Is calculated by the formula C_D0(1+Kq²) (ii) a K is an amplification factor; c_D0The average resistance coefficient of the fixed cylinder is; q is a variable related to wake vortexes and is related to the magnitude of lift force; resistance force f acting on cylinder per unit length_DThe calculation formula of (2) is as follows:

resistance to oscillation f_D' and lift force F_yThe calculation formula of (2) is as follows:

wherein, C_Di0Is the amplitude of the oscillation drag coefficient, C_L0Is a fixed cylindrical lift coefficient.

3. The method of claim 1, wherein the boundary conditions during pipelaying are:

r(0,t)＝r(L,t)＝0 (15)

wherein L is the riser length, v_xThe pipe laying speed along the downstream direction x, r is displacement,

in order to be at a speed in the downstream direction x,

is the velocity in the cross flow direction y.

4. The method of claim 1, wherein the initial conditions are:

r(z,0)＝0 (17)

p(z,0)＝q(z,0)＝2 (19)

wherein when t is 0, 0< z < L, r (z,0) is the initial displacement,

for the initial velocity, p (z,0) is the wake vortex oscillator initial value, and q (z,0) is the wake vortex oscillator initial value.

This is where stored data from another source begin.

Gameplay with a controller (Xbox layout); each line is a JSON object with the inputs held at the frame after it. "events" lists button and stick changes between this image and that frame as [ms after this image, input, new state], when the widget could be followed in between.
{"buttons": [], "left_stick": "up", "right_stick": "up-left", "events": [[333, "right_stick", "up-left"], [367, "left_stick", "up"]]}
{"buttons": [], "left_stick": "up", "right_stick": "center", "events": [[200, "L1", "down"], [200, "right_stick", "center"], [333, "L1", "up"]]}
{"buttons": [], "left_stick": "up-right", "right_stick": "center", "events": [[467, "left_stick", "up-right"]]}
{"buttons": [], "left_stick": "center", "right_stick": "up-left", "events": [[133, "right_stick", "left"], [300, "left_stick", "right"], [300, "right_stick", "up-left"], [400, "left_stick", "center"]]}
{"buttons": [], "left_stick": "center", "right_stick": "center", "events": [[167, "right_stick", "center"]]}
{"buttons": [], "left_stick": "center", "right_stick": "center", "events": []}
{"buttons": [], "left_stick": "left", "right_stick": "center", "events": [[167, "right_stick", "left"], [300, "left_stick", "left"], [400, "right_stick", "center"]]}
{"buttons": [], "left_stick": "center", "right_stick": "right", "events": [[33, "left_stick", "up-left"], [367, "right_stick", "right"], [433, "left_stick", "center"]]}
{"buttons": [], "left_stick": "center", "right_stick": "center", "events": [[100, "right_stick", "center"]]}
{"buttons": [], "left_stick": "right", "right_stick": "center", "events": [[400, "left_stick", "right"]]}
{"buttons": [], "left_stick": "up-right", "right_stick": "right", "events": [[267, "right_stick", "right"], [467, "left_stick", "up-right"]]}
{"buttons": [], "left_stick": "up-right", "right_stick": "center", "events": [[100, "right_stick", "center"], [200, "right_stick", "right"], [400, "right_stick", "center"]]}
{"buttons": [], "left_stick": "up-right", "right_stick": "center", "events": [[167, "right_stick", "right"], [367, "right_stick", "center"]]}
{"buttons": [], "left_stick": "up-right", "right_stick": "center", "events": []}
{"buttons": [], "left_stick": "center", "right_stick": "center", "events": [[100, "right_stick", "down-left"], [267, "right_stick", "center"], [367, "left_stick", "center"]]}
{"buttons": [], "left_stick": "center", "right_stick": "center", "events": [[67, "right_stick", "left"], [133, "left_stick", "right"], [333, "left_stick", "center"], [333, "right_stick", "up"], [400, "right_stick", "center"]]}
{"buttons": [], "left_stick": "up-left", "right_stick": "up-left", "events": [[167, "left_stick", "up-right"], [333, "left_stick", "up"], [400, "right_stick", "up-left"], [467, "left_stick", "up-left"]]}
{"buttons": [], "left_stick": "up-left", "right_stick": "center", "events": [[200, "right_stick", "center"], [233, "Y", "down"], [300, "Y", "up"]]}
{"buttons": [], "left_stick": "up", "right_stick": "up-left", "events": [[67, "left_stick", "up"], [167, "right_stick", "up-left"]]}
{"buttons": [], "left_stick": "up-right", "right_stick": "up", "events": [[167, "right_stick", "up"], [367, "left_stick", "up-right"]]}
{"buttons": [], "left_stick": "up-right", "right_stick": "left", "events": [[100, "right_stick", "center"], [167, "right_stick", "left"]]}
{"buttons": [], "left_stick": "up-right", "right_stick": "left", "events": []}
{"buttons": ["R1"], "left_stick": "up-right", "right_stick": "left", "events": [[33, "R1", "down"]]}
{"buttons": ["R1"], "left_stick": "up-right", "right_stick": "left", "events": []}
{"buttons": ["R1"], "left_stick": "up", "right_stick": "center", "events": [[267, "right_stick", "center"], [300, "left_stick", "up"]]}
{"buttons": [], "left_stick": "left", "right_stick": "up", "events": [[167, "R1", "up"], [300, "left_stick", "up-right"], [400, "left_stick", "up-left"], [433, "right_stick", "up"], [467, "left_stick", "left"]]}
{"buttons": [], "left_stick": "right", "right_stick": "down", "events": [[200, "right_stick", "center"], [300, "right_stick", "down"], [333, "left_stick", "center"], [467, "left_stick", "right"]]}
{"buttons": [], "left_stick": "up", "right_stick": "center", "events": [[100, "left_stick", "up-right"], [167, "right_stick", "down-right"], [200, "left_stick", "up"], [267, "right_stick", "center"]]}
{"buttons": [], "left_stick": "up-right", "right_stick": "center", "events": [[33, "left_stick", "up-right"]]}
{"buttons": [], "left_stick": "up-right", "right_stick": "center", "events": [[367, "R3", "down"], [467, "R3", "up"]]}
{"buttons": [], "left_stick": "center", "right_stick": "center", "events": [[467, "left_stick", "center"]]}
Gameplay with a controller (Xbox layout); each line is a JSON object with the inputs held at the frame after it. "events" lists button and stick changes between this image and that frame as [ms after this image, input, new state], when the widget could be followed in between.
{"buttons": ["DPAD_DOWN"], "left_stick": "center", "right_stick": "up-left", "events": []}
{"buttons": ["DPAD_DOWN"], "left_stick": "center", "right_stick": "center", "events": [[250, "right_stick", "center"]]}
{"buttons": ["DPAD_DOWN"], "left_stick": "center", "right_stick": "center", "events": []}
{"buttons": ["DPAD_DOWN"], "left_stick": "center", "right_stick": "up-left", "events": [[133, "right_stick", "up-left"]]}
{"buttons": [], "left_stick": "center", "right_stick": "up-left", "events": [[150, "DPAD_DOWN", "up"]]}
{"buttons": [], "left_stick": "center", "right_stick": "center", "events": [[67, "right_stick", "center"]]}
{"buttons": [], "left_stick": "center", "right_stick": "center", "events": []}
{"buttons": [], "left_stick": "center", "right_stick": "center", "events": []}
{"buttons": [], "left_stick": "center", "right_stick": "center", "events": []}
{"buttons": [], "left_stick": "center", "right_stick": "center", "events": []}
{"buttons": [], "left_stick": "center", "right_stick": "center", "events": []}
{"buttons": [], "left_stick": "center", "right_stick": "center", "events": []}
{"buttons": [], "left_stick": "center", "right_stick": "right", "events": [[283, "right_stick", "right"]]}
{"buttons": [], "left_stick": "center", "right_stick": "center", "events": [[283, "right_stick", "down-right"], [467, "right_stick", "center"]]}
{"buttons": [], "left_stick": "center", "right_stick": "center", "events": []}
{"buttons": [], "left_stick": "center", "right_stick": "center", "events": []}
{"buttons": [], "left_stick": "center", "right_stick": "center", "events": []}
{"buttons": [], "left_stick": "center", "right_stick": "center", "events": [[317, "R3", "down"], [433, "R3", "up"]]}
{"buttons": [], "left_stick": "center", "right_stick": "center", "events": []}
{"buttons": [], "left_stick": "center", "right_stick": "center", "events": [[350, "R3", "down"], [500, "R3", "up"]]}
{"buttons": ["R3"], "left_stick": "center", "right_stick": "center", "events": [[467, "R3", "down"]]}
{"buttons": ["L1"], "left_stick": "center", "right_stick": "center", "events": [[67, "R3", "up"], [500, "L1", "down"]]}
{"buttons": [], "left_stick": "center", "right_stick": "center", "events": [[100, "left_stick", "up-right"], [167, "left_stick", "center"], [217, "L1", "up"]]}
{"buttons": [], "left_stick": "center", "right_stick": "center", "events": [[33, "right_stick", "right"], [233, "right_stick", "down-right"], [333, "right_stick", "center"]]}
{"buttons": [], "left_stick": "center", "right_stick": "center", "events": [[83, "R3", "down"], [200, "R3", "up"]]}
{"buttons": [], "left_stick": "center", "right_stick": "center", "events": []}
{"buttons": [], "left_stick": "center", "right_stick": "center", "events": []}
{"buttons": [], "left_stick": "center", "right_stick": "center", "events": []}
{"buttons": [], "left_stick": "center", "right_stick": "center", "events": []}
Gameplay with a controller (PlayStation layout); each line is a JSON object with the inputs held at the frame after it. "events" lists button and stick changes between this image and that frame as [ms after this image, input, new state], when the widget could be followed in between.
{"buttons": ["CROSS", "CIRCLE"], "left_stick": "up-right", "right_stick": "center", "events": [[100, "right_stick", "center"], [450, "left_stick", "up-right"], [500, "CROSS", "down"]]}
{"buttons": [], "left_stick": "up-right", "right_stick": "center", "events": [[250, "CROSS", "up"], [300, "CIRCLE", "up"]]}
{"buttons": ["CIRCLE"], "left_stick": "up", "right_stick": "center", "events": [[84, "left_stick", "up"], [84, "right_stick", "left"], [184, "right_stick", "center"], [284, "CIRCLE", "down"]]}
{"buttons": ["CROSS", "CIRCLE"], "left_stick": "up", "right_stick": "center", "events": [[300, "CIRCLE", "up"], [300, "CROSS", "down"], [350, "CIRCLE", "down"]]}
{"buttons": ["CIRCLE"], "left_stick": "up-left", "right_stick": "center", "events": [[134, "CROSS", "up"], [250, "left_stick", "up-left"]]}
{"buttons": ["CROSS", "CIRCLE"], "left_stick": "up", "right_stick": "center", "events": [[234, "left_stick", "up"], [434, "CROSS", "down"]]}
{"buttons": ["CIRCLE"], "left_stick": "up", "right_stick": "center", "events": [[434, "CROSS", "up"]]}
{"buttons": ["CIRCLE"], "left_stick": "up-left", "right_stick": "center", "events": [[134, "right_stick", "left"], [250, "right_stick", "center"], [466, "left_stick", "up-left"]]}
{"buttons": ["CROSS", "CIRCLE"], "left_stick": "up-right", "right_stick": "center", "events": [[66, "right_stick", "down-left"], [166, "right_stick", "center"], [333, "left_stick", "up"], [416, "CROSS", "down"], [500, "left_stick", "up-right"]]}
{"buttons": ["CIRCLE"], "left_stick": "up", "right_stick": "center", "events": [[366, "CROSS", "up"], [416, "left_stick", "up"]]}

5. The method of claim 1, wherein solving the model comprises: and obtaining the vibration amplitude, the vibration frequency and the vibration mode.

6. A computer-readable storage medium, comprising: the computer-readable storage medium has stored therein program instructions which, when executed by a processor of a computer, cause the processor to carry out the method according to any one of claims 1 to 5.